No caso de POC, também considerada uma das etapas críticas do vale da morte, pode ser definida como uma etapa de validação, com o intuito de confirmar se a tecnologia ou produto realmente funciona para uma finalidade definida.17 A POC pode ser executada ainda em condições de laboratório, simulando condições próximas às de aplicações reais (esse estágio representa um TRL 5). No entanto, em determinado momento, o processo precisa avançar e faz-se necessário a construção de uma planta piloto para chegar em uma escala maior que a de bancada. Nessa escala maior realiza-se (i) uma POC de processo (verificação se o processo químico pode ser feito em uma escala mais próxima à industrial, de forma técnica e economicamente viável) e (ii) uma POC de produto (obter produto em quantidade suficiente para testes com clientes reais). A construção e operação de planta piloto marca uma mudança importante no processo de inovação que é o início do TRL 6 e 7 (Figura 2).

# [Objetivo]
Reproduza integralmente, sem nenhuma alteração, o trecho acima sobre a prova de conceito e a planta piloto.

# [Registros fornecidos]
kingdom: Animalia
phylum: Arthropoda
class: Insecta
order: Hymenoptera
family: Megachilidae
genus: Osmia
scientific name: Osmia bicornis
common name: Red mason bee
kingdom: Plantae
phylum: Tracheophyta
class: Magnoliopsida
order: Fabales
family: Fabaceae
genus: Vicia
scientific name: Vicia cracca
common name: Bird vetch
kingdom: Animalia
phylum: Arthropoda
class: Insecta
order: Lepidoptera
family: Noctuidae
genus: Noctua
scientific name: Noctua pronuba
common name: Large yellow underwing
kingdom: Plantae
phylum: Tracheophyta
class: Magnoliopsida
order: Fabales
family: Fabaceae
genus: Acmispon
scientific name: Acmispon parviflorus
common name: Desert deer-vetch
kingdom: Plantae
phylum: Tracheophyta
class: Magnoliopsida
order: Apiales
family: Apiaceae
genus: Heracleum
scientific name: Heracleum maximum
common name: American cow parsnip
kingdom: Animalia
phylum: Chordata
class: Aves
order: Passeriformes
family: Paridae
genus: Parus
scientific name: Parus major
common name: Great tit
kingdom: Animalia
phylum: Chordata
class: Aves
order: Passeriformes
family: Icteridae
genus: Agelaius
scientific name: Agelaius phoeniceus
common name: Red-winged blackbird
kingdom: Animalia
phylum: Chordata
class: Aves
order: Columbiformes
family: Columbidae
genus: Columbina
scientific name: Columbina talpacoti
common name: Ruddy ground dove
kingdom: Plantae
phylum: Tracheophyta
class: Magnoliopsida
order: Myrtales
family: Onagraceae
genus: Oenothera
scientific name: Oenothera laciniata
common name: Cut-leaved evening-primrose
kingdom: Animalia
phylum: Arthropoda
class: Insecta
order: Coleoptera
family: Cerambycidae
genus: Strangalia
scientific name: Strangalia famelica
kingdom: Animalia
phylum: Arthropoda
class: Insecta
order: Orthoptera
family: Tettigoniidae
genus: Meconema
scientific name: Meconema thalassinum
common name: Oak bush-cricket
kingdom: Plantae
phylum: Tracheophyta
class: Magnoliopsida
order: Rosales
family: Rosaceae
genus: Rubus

# [Resultado do exercício]
No caso de POC, também considerada uma das etapas críticas do vale da morte, pode ser definida como uma etapa de validação, com o intuito de confirmar se a tecnologia ou produto realmente funciona para uma finalidade definida.17 A POC pode ser executada ainda em condições de laboratório, simulando condições próximas às de aplicações reais (esse estágio representa um TRL 5). No entanto, em determinado momento, o processo precisa avançar e faz-se necessário a construção de uma planta piloto para chegar em uma escala maior que a de bancada. Nessa escala maior realiza-se (i) uma POC de processo (verificação se o processo químico pode ser feito em uma escala mais próxima à industrial, de forma técnica e economicamente viável) e (ii) uma POC de produto (obter produto em quantidade suficiente para testes com clientes reais). A construção e operação de planta piloto marca uma mudança importante no processo de inovação que é o início do TRL 6 e 7 (Figura 2).